Estarei pronta. Como disse Paulo, na sua segunda carta aos Coríntios (cap.12, verso 10), "Porque quando sou fraco, então é que me faço forte."
11 comentários:
... uma menina que escreve assim, com a emoção à flor do texto, só pode ser uma menina com um coração enorme e solidário.
Suzi, estou mais uma vez sem palavras… mas aqui em cima, o Legível já disse tudo!
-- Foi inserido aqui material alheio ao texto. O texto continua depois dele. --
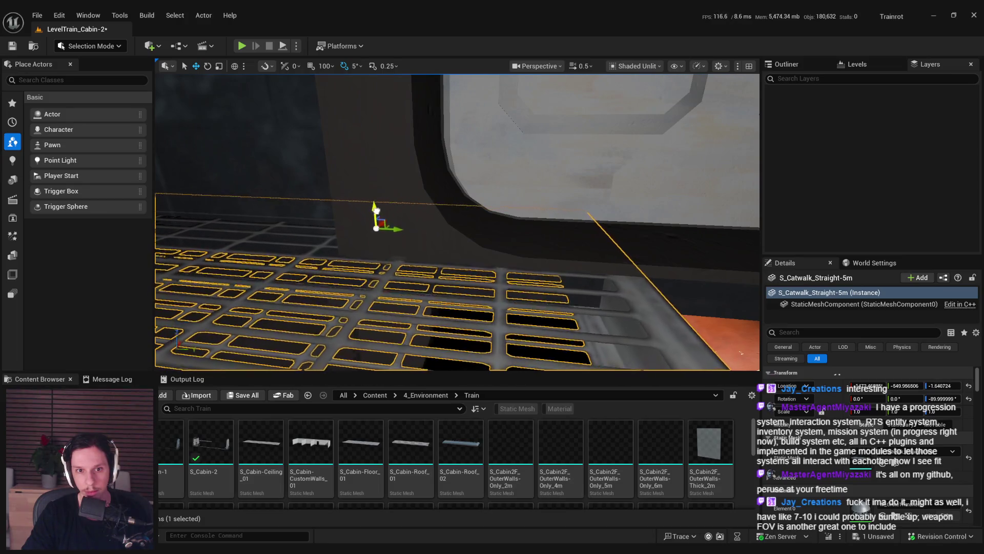
pyautogui.moveTo(373, 208); pyautogui.dragTo(374, 214)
Apesar da fragilidade, impossível de contornar, tu é definitivamente um ser humano forte, único e autentico…
Bjs.
...
Beijo
Sei bem como são eternos esses poucos trinta minutos assim como sei de cór todos esses corredores e suas portas onde vão dar, como sei da amabilidade dos atendentes, médicos e seguranças, como sei do posto de gasolina e da Rua Luiz Guimarães, pois morei por 5 anos ali e trabalhei por dois nesse hospital...você é forte bunita, muito forte e amiga, isso não se paga.
meu carinho
beijosssssssssssss
vc é´forte, forte no seu sentimento, porque mesmo sofrendo vc está sendo forte, o suficiente para ajudar os pais dela
desculpa
sem palavras
beijo
Deste lado do Atlântico, um abraço fraternal a uma alma boa, sensível e solidária. Bem hajas. Que Deus te abençoe.
Um beijo de boa noite
Suzi, a tua sensibilidade é o sinónimo da tua força.
Bjs
São momentos muito rápidos mais que custam uma eternidade para passar. São nesses momentos que conseguimos tirar forças de onde nem imaginamos que temos. Força e fé, pois tudo será resolvido o mais rápido possível. Se precisar de ajuda e só falar . Bjs.
Sempre muito grata pelo carinho e pela força que recebo continuamente, deixo um beijinho de boa noite para cada um de vocês.
Beijinho de boa noite!!
;o)
Na tua fragilidade, és muito forte e determinada. Uma coisa que gostei de ler foi que todas essas pessoas a trabalhar nessa unidade, e que já poderiam ter adquirido uma armadura para se protegerem da dor alheia (ao fim e ao cabo, quem trabalha diariamente num local assim, não pode viver em permanente estado de tristeza), manifestam carinho e sensibilidade para quem precisa em vez de se escudarem numa postura fria e dsitante.
Um grande beijo!
Verdade, Miguel.
À exceção daquele médico Luiz Guilherme, todos ali me pareceram gentis e sensíveis.
Ao "Dr. LG", uma representação no Conselho Regional de Medicina o fará refletir melhor sobre os seus métodos. Estou providenciando isto também.